Im Kongressgeschäft aber fehlt das ICC bereits jetzt. Eine Untersuchung der Marktforscher von TNS Infratest in München ergab, dass für den Zeitraum bis 2018 mehr als 30 Kongresse mit jeweils mehr als 2000 Teilnehmern abgesagt werden mussten, weil das ICC nicht zur Verfügung steht. Die Messegesellschaft bestreitet das, aber das hat nichts zu sagen, denn mit Kongressen beschäftigt sie sich eben nur am Rande. Wirtschaftssenatorin Cornelia Yzer (CDU), die für beides zuständig ist, sagt, es sei nicht unbedingt eine öffentliche Aufgabe, zusätzlichen Platz für den boomenden Kongressstandort Berlin zu schaffen.

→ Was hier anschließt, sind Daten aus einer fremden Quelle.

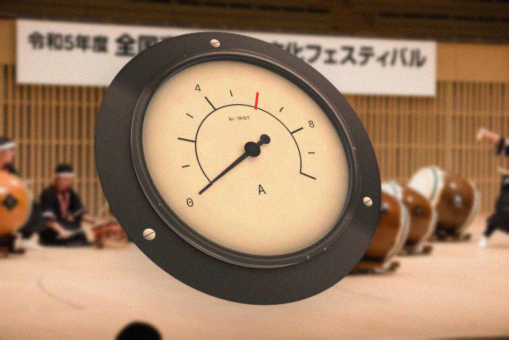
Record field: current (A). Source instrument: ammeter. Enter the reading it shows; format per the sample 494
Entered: 0
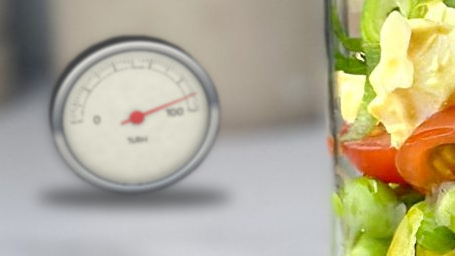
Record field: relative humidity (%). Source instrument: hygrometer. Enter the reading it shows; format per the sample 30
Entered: 90
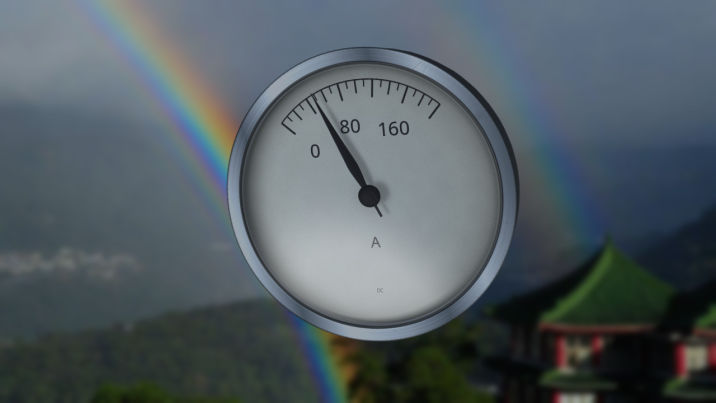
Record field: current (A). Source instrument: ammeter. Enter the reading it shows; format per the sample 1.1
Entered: 50
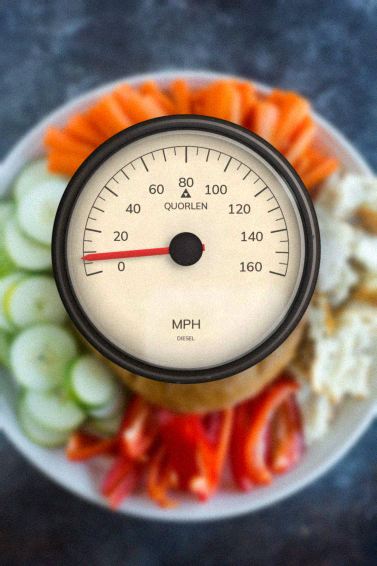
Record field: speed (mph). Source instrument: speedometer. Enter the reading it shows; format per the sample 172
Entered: 7.5
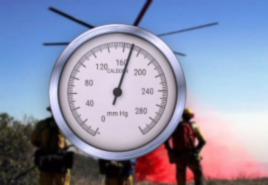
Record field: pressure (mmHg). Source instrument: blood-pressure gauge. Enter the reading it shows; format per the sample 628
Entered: 170
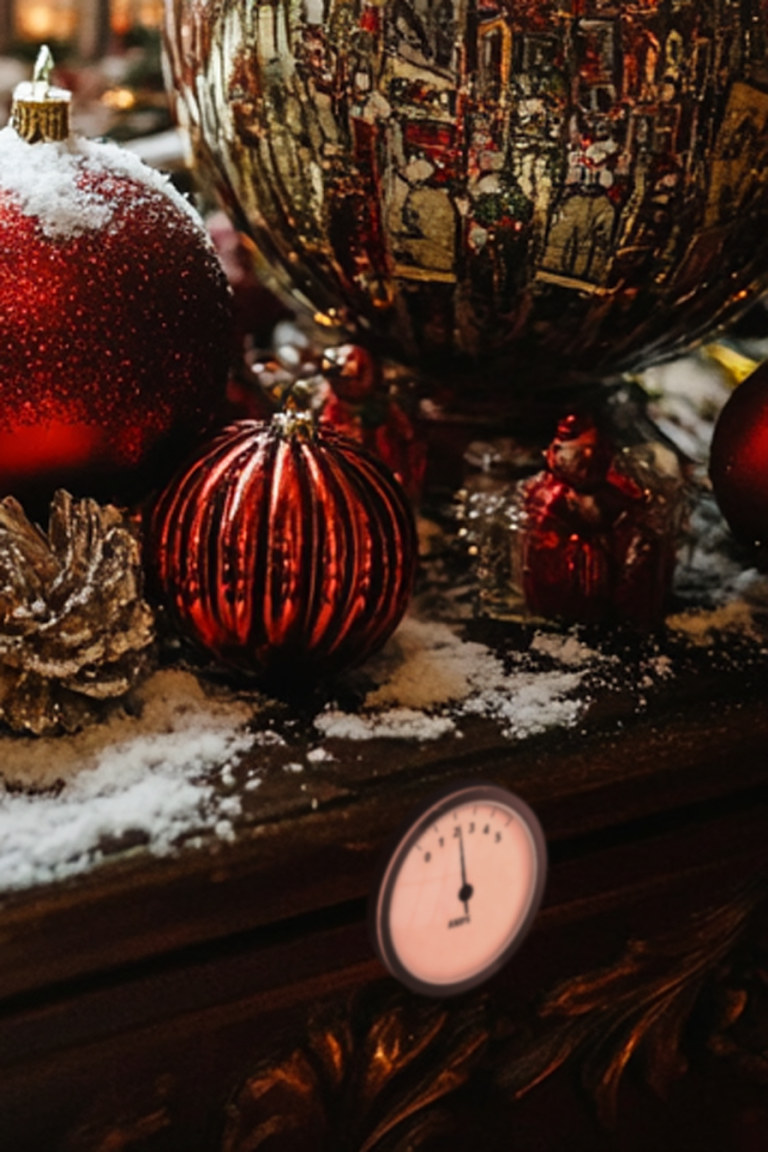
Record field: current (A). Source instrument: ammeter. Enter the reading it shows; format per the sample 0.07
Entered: 2
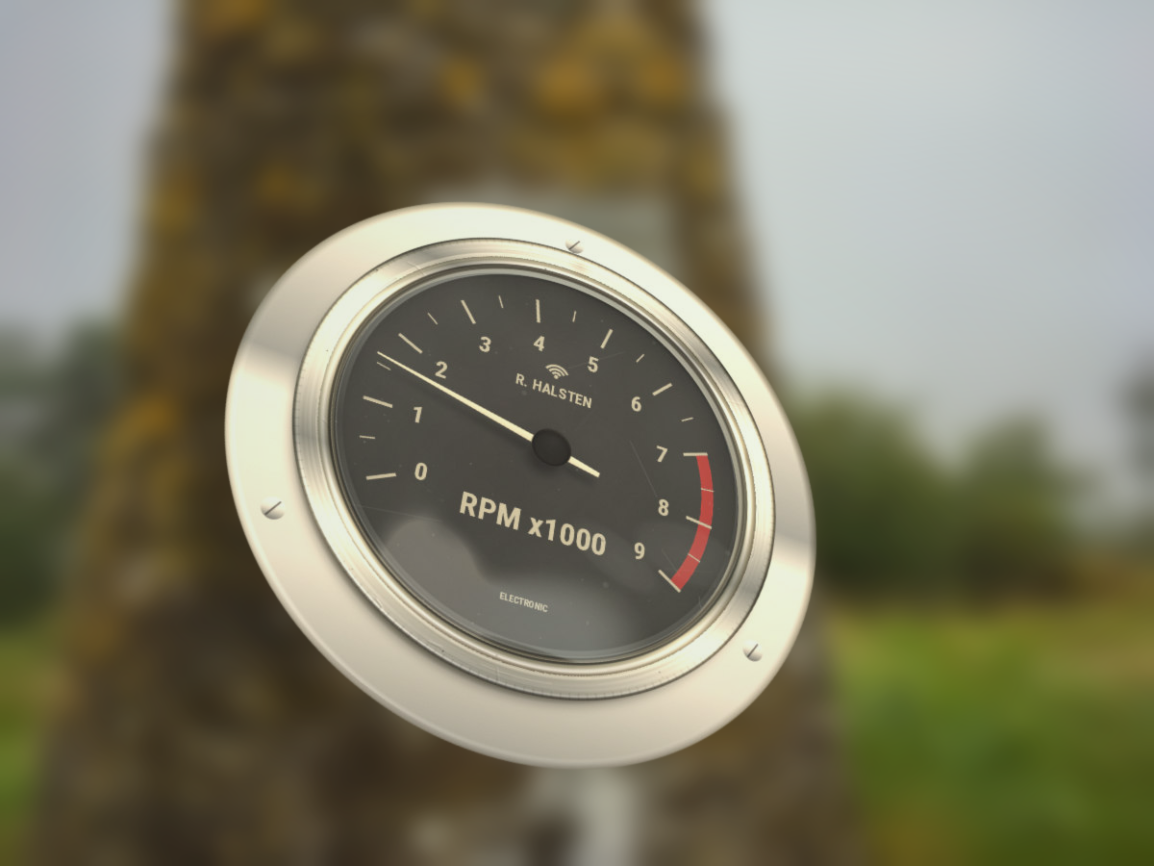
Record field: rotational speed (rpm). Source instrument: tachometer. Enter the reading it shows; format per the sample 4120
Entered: 1500
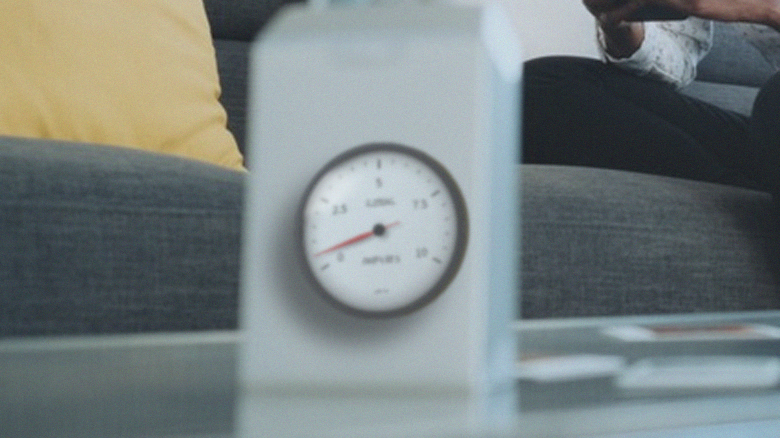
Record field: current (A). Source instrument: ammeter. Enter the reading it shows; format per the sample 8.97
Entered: 0.5
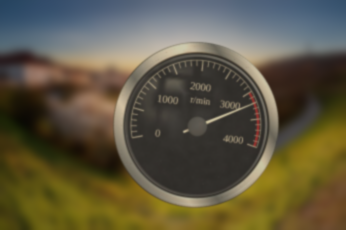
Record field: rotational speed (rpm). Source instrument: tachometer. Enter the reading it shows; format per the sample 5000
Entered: 3200
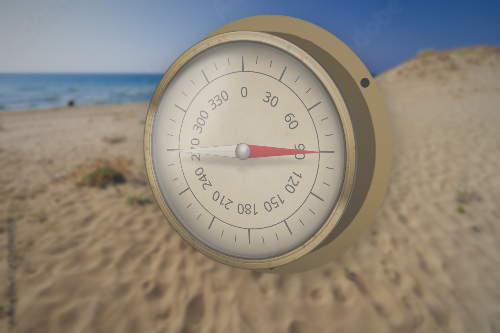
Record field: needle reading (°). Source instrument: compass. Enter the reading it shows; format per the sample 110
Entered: 90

Dem könnte man, wohlwollend, beipflichten, zumal aus privater Initiative beim Estrel-Hotel in Neukölln ein zusätzliches Messecenter entsteht. Aber weiß denn die Senatorin nicht, die doch im Umgang mit der Industrie durchaus erfahren ist, dass es internationale Tagungen gibt, die den repräsentativen Rahmen des ICC hoch schätzen? Steht ihr bei ihrer Entscheidungsfähigkeit vielleicht im Wege, dass eine im Auftrag ihres Hauses erstellte Expertise zu dem Schluss kommt, dass nur bei einer Nutzung als Einkaufscenter eine wirtschaftliche Nutzung des ICC möglich sei?

Müller und Geisel sollten sich gegen Yzer durchsetzen

Die Wahnsinnsidee einer weiteren Shoppingmall in Berlin, es wäre ungefähr die 61ste, ist eigentlich vom Tisch. Stadtentwicklungssenator Andreas Geisel (SPD) hat gerade in schnörkelloser Klarheit festgestellt, er fände das „doof“. Auch der Regierende Bürgermeister Michael Müller hat eher für die weitere Nutzung des ICC als Kongress- und Messestandort Sympathien. Beide sollten sich gegen Yzer durchsetzen. Das ICC braucht keine Totalsanierung, sondern vor allem neue Wasser- und Elektroinstallationen. Beides ließe sich auch im Rahmen des Denkmalschutzes realisieren, der das ICC hoffentlich davor bewahrt, einem Zeitgeist geopfert zu werden, der Abriss vor Erhaltung setzt. So etwas hatten wir schon einmal im Städtebau der frühen 60er Jahre des letzten Jahrhunderts, gerade auch in Berlin. Darunter leiden wir noch heute.